A series of forums to outline a viable business model for renewable electricity has begun in the US, organised by the California Clean Energy Fund (CalCEF), the American Council on Renewable Energy (ACORE) and the Electric Power Research Institute (EPRI).

By Kari Williamson

The first forum, Business Models for Renewable Energy Electricity in the 21st Century, gathered leaders from utility, development, regulation and financial institutions, which looked at how to define an actionable strategy for US renewable electricity development by 2013.

Participants have initiated action plans to address the regulatory framework, customer relations models, emerging financing structures, and technological innovation needed to integrate significant amounts of renewable onto the US grid.

“This is the first time top leaders from the utility and renewables industries have met to hammer out an executable plan to boost renewable energy integration nationwide,” says Vice Admiral Dennis McGinn, president of ACORE. “Everyone in the forum wants more renewables, but we may not all be aligned on how to get to that shared goal. This year’s forums aim to reach that alignment so utilities and renewable energy companies can strike forward most effectively.”
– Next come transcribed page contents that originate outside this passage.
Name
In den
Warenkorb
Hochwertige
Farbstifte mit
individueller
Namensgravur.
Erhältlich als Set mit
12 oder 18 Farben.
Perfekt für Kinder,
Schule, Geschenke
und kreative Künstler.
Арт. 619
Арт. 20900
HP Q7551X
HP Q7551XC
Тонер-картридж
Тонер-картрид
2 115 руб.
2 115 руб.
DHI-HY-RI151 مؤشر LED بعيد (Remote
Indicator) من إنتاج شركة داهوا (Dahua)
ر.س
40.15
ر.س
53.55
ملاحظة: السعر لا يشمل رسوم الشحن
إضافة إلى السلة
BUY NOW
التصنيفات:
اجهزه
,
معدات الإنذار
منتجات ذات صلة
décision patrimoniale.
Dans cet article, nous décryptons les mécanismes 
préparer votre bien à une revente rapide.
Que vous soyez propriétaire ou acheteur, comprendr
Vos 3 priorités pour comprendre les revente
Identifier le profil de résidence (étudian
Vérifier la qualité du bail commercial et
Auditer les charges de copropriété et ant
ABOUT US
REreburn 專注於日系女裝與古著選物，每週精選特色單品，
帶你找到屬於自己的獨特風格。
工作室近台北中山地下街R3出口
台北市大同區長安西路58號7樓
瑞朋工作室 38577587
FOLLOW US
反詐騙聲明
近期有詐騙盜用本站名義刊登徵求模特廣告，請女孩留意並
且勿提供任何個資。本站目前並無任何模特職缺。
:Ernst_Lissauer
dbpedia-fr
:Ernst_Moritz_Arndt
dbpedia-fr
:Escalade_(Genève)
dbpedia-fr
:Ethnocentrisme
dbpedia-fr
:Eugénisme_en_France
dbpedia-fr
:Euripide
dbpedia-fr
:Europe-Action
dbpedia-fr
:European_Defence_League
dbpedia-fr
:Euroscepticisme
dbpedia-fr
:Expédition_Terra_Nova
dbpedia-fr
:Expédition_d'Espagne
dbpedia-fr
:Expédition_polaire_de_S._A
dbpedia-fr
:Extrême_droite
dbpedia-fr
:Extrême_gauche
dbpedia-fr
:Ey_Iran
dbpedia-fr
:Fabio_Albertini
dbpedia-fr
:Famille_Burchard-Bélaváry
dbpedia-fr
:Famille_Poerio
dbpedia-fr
Panel participants and keynote speakers included Dan Arvizu, Director of the National Renewable Energy Laboratory (NREL); Michael Howard, CEO of Electric Power Research Institute; Doyle Beneby, President and CEO of CPS Energy; Marshal Salant, Head of Citigroup’s Alternative Energy Finance division; and Michael Peevey, President of the California Public Utilities Commission.

“Industry collaboration and new financing mechanisms are the keys to the widespread deployment and integration of clean energy in America,” adds Dan Adler, President of CalCEF and ACORE board member. “The leaders who participated in the forum spoke candidly about the issues slowing the growth of renewables, and it was heartening to see their perspectives steadily align over the course of the day. We anticipate much more of the same over the coming year’s forums.”

Additional partners in the initial dialogue included Stanford University’s Steyer Taylor Center for Energy Policy and Finance, the Climate Policy Initiative, and the National Renewable Energy Laboratory.